■ Problem ■
Every line of the records must be repeated exactly; pictures stay out.

==================================================

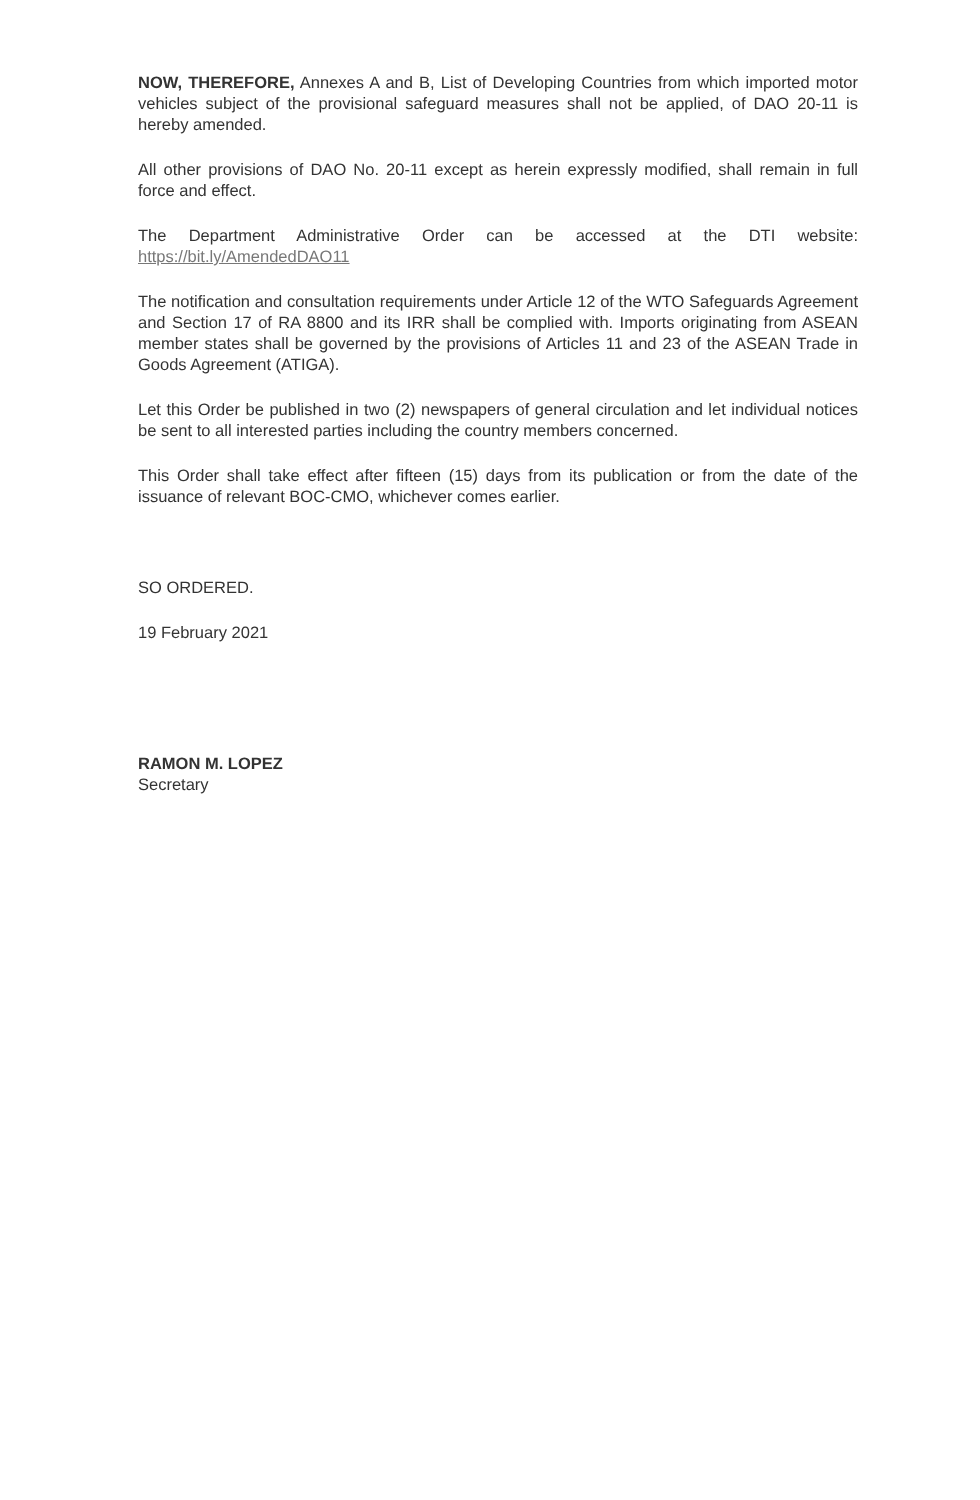NOW, THEREFORE, Annexes A and B, List of Developing Countries from which imported motor vehicles subject of the provisional safeguard measures shall not be applied, of DAO 20-11 is hereby amended.
All other provisions of DAO No. 20-11 except as herein expressly modified, shall remain in full force and effect.
The Department Administrative Order can be accessed at the DTI website: https://bit.ly/AmendedDAO11
The notification and consultation requirements under Article 12 of the WTO Safeguards Agreement and Section 17 of RA 8800 and its IRR shall be complied with. Imports originating from ASEAN member states shall be governed by the provisions of Articles 11 and 23 of the ASEAN Trade in Goods Agreement (ATIGA).
Let this Order be published in two (2) newspapers of general circulation and let individual notices be sent to all interested parties including the country members concerned.
This Order shall take effect after fifteen (15) days from its publication or from the date of the issuance of relevant BOC-CMO, whichever comes earlier.
SO ORDERED.
19 February 2021
RAMON M. LOPEZ
Secretary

==================================================

■ Answer for the task ■
NOW, THEREFORE, Annexes A and B, List of Developing Countries from which imported motor vehicles subject of the provisional safeguard measures shall not be applied, of DAO 20-11 is hereby amended.
All other provisions of DAO No. 20-11 except as herein expressly modified, shall remain in full force and effect.
The Department Administrative Order can be accessed at the DTI website: https://bit.ly/AmendedDAO11
The notification and consultation requirements under Article 12 of the WTO Safeguards Agreement and Section 17 of RA 8800 and its IRR shall be complied with. Imports originating from ASEAN member states shall be governed by the provisions of Articles 11 and 23 of the ASEAN Trade in Goods Agreement (ATIGA).
Let this Order be published in two (2) newspapers of general circulation and let individual notices be sent to all interested parties including the country members concerned.
This Order shall take effect after fifteen (15) days from its publication or from the date of the issuance of relevant BOC-CMO, whichever comes earlier.
SO ORDERED.
19 February 2021
RAMON M. LOPEZ
Secretary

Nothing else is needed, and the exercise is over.